(Data items)
::::

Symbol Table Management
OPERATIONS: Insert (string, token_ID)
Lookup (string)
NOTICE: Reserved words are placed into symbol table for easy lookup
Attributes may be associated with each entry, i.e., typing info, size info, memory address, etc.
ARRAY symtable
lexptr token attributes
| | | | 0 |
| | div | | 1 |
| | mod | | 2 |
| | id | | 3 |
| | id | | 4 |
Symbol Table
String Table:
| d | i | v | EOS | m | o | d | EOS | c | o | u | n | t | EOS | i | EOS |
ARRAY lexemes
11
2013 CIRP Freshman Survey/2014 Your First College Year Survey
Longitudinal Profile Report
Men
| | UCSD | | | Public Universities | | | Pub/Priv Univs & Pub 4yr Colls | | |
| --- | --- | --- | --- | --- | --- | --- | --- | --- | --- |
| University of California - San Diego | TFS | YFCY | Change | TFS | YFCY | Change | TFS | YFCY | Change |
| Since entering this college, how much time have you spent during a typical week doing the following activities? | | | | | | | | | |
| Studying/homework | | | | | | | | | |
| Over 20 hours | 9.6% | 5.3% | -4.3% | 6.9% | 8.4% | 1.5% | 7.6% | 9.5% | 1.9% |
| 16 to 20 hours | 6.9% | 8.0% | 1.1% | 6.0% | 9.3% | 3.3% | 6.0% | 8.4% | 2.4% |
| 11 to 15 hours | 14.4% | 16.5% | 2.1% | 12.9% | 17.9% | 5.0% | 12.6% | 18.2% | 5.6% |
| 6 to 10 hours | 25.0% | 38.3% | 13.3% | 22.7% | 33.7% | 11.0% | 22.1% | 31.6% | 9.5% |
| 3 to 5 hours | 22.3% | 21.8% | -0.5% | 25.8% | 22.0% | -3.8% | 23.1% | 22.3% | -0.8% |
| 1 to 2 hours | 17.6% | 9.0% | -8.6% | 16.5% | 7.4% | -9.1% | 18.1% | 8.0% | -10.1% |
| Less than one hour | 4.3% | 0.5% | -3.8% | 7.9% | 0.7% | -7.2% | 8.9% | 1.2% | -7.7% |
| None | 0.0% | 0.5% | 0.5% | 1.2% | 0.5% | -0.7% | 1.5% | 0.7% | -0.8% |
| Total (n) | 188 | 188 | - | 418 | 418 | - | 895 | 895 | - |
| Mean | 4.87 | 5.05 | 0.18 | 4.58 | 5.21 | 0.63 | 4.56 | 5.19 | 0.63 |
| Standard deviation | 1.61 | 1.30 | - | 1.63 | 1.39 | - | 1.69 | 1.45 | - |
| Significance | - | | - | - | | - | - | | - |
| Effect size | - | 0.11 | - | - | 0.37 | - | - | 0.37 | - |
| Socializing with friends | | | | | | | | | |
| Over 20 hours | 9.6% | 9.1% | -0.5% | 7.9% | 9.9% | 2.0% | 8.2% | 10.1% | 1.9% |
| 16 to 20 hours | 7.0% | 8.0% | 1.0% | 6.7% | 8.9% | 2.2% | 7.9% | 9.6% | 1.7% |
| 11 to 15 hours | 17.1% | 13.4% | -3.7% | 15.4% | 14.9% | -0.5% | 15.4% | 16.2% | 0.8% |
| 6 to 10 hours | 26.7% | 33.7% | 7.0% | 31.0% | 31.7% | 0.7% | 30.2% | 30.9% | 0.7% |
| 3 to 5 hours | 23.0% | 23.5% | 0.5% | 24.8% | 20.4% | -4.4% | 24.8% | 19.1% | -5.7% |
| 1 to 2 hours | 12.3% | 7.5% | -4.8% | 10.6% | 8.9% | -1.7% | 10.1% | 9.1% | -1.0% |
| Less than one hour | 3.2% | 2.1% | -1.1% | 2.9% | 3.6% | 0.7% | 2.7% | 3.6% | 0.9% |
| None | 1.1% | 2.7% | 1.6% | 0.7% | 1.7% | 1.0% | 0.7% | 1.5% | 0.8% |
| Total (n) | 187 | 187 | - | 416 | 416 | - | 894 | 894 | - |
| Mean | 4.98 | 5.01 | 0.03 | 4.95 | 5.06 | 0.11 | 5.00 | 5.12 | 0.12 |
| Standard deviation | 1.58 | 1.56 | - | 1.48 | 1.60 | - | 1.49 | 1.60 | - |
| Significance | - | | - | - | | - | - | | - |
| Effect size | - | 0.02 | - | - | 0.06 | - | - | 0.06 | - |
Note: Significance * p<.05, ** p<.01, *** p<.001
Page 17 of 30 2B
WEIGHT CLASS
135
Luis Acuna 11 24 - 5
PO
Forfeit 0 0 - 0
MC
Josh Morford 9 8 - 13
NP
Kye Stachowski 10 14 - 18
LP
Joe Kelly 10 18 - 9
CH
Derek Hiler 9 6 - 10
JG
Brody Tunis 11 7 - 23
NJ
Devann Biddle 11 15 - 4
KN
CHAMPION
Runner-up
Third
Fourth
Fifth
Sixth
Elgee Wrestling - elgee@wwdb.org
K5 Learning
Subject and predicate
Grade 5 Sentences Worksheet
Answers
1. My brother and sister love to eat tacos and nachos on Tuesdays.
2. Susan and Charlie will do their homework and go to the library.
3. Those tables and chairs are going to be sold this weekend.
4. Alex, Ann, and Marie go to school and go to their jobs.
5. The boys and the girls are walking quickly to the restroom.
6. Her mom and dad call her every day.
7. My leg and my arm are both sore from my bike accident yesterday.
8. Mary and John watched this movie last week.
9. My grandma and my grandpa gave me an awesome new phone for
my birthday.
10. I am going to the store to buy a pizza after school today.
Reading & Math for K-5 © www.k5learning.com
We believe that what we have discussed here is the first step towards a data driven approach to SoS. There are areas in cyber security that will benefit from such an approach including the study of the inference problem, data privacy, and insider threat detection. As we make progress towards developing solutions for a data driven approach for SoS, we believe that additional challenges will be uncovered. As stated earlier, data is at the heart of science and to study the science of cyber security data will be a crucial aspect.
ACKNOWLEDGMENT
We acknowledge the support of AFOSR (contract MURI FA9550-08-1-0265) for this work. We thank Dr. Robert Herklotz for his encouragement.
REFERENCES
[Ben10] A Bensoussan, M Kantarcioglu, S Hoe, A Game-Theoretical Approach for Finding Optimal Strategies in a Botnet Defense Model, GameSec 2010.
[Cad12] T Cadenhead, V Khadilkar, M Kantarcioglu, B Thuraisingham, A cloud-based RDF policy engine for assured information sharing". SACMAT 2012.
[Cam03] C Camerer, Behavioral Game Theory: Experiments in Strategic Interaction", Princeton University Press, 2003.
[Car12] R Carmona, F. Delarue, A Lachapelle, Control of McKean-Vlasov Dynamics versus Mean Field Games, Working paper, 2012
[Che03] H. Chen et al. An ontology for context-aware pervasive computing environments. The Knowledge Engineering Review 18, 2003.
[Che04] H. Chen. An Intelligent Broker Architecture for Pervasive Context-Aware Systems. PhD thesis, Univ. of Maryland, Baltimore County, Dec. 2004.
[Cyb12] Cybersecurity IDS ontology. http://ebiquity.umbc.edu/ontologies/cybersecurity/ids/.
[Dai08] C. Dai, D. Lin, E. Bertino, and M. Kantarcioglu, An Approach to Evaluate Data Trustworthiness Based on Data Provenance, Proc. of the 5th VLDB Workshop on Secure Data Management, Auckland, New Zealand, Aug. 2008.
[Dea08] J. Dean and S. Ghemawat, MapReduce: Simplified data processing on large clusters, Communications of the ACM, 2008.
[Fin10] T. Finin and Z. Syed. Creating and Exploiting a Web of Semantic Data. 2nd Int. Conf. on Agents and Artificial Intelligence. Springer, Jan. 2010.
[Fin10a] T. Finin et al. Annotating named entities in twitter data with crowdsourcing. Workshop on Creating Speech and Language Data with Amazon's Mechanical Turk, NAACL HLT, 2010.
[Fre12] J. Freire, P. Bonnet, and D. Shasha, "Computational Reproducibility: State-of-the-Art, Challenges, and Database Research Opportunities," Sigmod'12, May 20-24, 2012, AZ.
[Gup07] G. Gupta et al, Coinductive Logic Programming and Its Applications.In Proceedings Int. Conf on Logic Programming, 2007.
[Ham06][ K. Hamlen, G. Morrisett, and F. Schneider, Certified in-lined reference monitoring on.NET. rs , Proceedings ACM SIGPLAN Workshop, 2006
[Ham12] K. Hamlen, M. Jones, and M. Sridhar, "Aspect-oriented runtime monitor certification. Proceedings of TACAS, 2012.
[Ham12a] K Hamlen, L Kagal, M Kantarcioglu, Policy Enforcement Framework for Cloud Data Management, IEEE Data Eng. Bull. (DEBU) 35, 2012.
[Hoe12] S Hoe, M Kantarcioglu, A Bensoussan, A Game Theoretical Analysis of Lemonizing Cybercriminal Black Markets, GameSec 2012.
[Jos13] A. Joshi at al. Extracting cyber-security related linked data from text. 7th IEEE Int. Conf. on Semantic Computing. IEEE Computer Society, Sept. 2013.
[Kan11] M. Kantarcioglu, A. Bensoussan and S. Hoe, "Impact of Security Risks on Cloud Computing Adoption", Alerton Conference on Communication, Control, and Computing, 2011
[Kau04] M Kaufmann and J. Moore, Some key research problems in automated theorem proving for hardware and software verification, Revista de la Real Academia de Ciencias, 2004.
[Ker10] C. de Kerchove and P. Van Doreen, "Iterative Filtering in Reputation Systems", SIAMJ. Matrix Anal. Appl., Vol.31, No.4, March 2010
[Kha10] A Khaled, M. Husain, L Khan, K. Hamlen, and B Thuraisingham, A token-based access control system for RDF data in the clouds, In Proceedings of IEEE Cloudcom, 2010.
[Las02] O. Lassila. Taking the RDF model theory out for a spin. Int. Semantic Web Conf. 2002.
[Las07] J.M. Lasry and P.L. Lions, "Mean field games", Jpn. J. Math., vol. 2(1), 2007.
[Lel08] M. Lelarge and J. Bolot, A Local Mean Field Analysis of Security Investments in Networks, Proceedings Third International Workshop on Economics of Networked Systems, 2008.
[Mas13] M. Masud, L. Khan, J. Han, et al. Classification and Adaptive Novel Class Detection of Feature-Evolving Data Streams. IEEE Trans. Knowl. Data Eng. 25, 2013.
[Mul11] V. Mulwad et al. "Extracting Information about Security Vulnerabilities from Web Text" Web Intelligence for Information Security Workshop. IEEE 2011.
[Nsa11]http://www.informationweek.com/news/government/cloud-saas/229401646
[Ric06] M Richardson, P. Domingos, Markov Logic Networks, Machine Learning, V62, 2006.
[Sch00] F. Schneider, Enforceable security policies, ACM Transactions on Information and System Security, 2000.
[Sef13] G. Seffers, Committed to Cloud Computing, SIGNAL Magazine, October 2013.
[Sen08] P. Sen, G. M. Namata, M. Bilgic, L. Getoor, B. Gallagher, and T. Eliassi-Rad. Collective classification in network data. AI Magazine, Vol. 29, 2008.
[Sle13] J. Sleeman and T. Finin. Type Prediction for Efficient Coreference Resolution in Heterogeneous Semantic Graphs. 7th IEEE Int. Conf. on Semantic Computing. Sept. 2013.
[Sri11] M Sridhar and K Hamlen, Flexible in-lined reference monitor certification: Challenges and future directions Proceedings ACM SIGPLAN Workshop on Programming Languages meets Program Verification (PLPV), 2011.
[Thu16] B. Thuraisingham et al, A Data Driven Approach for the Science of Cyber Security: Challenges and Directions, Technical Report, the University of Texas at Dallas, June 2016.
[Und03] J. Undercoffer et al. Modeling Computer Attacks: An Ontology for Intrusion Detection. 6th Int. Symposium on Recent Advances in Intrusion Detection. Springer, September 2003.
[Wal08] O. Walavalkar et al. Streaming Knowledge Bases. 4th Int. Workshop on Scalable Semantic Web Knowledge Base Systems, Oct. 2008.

::::

When the entries above show the word "Total" in a line, copy that line out.

ANSWER FOR THIS EXERCISE:
| Total (n) | 188 | 188 | - | 418 | 418 | - | 895 | 895 | - |
| Total (n) | 187 | 187 | - | 416 | 416 | - | 894 | 894 | - |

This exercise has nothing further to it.